Makes around 6 large or 12 small biscuits/cookies.
1 cup raw almonds
¾ cup dates, pitted
pinch sea salt
½ cup raw carob powder*
⅓ cup shredded coconut
¼ cup buckwheat crispies (whole hulled groats soaked & dehydrated) (optional)
Put almonds (air-dried or towel-dried if pre-soaked) & salt into food processor. Process until chopped into tiny pieces. Add dates slowly, processing until well-combined. Add carob powder & process until combined. Add coconut, pulse until mixed through. Tip mixture into another bowl & stir through the buckwheat. Grabbing about a tablespoon of mixture at a time – roll into a ball & squash flat into a cookie/biscuit shape (if you don’t use soaked almonds, you might need to add a little water to get the mixture to stick together).

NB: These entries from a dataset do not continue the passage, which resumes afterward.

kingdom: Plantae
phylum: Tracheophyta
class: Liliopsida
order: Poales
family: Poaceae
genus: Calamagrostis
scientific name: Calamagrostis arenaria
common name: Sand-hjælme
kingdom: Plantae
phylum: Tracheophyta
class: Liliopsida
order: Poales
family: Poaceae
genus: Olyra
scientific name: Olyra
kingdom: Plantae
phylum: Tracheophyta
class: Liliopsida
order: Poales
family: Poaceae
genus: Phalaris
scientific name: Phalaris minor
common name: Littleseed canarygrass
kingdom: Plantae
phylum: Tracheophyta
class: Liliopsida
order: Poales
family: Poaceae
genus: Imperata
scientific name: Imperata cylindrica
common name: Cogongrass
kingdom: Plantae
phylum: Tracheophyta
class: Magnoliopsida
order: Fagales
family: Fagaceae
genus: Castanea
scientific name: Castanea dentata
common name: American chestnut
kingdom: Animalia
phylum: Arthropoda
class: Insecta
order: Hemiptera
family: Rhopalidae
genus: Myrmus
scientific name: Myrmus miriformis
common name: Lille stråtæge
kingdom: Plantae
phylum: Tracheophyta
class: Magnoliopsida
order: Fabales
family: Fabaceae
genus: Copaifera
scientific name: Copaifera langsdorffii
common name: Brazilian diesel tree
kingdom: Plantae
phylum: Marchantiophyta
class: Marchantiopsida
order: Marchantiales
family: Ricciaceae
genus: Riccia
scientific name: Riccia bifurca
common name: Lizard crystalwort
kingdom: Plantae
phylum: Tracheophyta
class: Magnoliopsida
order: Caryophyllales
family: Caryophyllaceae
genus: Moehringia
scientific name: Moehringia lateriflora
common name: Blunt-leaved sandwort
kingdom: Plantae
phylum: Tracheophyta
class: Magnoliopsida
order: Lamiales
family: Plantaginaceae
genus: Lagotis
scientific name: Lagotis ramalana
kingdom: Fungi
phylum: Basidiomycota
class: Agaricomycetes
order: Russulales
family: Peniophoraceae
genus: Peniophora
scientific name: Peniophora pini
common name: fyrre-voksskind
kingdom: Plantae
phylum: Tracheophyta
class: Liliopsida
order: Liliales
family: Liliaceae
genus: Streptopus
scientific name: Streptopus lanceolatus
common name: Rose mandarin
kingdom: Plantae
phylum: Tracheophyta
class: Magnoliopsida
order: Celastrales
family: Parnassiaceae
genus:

Repeat until all mixture is used up. Refrigerate (or dehydrate until desired texture is reached).
+ Press a piece of dried fruit, dried berry, a nut (eg. pistachio, macadamia, or chopped walnut pieces), or another “topping” into the centre of each biscuit for decoration & extra tastiness.
+ Roll the cookies in extra coconut to coat them – extra coconut yum!
+ Instead of buckwheat, you could also stir through chopped raw walnuts or another favourite nut or seed.
+ To make raw buckwheat crispies rather than buy/order them from a raw shop: To make raw buckwheat groats edible & crispy you have a couple of options: (1) Soak hulled buckwheat for 8 hours or overnight, rinse very well (get all that lovely “slime” off!), then dehydrate until dry; or (2) Soak hulled buckwheat for 15 minutes, sprout for 12-24 hours in a jar or sprout bag, then dehydrate until dry. The 1st option creates a crunchier, sweeter texture, & the 2nd option an earthier, less crunchy flavour that’s a bit healthier (& a bit easier to digest if you have digestive problems).
+ Add a teaspoon of cinnamon for a richer, earthier flavour.
+ You might want to reduce the amount of dates to about half a cup if you use a particularly sweet date like medjool.
*For a truly superb flavour, get a good quality untoasted carob powder – organic is usually a good bet. Carob oxidises rather quickly & loses its rich flavour, so the best place to get it is usually from a healthfood shop or organic supermarket with a high stock turnover. If you can’t get decent carob, try using a bit more &/or adding some spice like cinnamon. Additionally: these cookies harden up after being stored in the fridge for a while. I rarely bother dehydrating these sorts of foods – I prefer more water in my food for better hydration!